**USING THE INFORMATION:**
• a. Decide whether each statement agrees with the long-term care insurance excerpt. Answer yes or no for each, and quote the words from the excerpt that settle it: (i) Jette says the age of policyholders is dropping from the late 50s to the mid 40s. (ii) Benefits are moving from pool limits to per-day amounts. (iii) Some in the industry pair LTC with life insurance or with annuities.
• b. In the long-term care insurance excerpt, what total benefit amount might a buyer choose instead of $200 a day for life?
• c. Go on writing the long-term care insurance excerpt, starting after its final sentence.
(QUOTED PASSAGE begins)
Tackling the variables

There are a variety of variables for the carriers. One is the age of policyholders, which Jette says is dropping from the late 50s to the mid 40s. That means they could be on the books for decades, multiple decades. Factor in compound inflation requirements and the carriers will have to build a mountain of reserves.

"I would say more than half of my people who bought LTC bought lifetime coverage," Jette says. "If someone goes on claims at 40 years of age, you only need a couple of those to really mess up your books."

That, says Jette, is also driving a change from per-day benefits to pool limits. Instead of $200 a day for life, a buyer might opt for $500,000 in total benefits.

Two for one

Another front in the change assault confronting both seasoned and novice LTC advisers is hybrid products.

The PPA has some in the industry pairing LTC and life insurance or LTC and annuities. The benefit? One buying decision for a multitude of products. The drawback?
(QUOTED PASSAGE ends)
(RECORDED INFORMATION begins)
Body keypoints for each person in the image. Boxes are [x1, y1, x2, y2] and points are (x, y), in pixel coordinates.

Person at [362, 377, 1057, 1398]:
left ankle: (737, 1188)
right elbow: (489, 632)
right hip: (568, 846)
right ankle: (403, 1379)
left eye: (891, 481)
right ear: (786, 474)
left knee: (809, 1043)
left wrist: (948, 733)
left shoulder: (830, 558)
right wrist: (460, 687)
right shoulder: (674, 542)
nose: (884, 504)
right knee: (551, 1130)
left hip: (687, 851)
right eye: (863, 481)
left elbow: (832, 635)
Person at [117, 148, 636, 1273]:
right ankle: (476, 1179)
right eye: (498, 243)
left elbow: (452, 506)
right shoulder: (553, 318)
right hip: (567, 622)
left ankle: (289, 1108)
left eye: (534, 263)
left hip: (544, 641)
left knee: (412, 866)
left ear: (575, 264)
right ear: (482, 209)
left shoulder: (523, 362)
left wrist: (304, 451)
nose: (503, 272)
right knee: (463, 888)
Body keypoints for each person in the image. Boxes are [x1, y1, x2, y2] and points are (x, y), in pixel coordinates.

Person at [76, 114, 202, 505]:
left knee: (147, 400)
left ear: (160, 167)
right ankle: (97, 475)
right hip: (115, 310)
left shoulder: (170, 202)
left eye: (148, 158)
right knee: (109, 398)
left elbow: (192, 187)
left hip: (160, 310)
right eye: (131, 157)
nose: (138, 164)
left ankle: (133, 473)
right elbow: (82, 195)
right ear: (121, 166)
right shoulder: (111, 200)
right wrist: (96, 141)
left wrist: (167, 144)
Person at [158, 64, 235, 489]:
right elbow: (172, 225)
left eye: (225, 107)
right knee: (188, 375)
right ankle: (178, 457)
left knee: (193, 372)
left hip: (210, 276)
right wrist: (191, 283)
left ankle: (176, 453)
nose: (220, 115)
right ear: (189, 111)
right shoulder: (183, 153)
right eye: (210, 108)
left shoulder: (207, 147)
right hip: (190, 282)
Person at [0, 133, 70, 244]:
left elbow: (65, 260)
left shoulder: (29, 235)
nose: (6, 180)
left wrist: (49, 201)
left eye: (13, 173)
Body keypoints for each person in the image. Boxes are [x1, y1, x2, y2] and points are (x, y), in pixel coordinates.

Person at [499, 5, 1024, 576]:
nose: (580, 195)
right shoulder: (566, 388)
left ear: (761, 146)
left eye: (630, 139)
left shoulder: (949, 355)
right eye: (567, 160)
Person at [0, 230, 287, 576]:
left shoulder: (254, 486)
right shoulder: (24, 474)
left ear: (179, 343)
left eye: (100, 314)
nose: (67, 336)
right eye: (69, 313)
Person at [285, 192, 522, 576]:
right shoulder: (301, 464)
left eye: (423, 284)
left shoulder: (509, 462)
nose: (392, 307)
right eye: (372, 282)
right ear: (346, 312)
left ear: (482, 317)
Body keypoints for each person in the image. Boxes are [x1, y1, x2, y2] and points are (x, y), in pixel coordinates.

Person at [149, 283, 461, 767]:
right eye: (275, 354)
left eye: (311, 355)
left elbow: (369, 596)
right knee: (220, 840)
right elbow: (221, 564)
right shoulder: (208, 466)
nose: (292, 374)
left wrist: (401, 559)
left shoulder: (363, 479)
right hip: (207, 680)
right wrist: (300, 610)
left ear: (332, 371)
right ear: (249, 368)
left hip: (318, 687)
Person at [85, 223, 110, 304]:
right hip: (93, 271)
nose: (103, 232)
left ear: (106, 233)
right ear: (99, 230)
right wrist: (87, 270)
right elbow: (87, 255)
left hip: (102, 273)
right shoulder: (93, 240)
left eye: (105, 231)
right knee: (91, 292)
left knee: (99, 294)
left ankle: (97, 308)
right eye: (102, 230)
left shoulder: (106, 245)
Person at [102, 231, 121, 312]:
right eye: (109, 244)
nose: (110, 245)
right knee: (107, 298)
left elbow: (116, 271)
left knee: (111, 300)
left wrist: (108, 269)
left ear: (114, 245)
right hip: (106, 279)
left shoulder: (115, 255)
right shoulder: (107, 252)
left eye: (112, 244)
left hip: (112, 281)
(RECORDED INFORMATION ends)
**TASK RESULTS:**
• a.
(i) Yes: "One is the age of policyholders, which Jette says is dropping from the late 50s to the mid 40s."
(ii) No: "That, says Jette, is also driving a change from per-day benefits to pool limits."
(iii) Yes: "The PPA has some in the industry pairing LTC and life insurance or LTC and annuities."

• b. $500,000 in total benefits.

• c.
"You are taking an already complicated product and making it more complicated and more expensive by trying to achieve multiple objectives," Hillelsohn says.

Ultimately, this move will help financial advisers and hurt the benefits professional. Why? Financial advisers are geared toward wealthier clients and more sophisticated products and programs.

Hillelsohn says carriers are skeptical about taking these programs to the American worker's break room.

"In fact, the carriers have those products right know and we've had employers asking for them and the carriers are not convinced that those products are suited for the worksite. To the point where they don't even want to quote them an offer, even if the employer's demanding it," Hillelsohn says.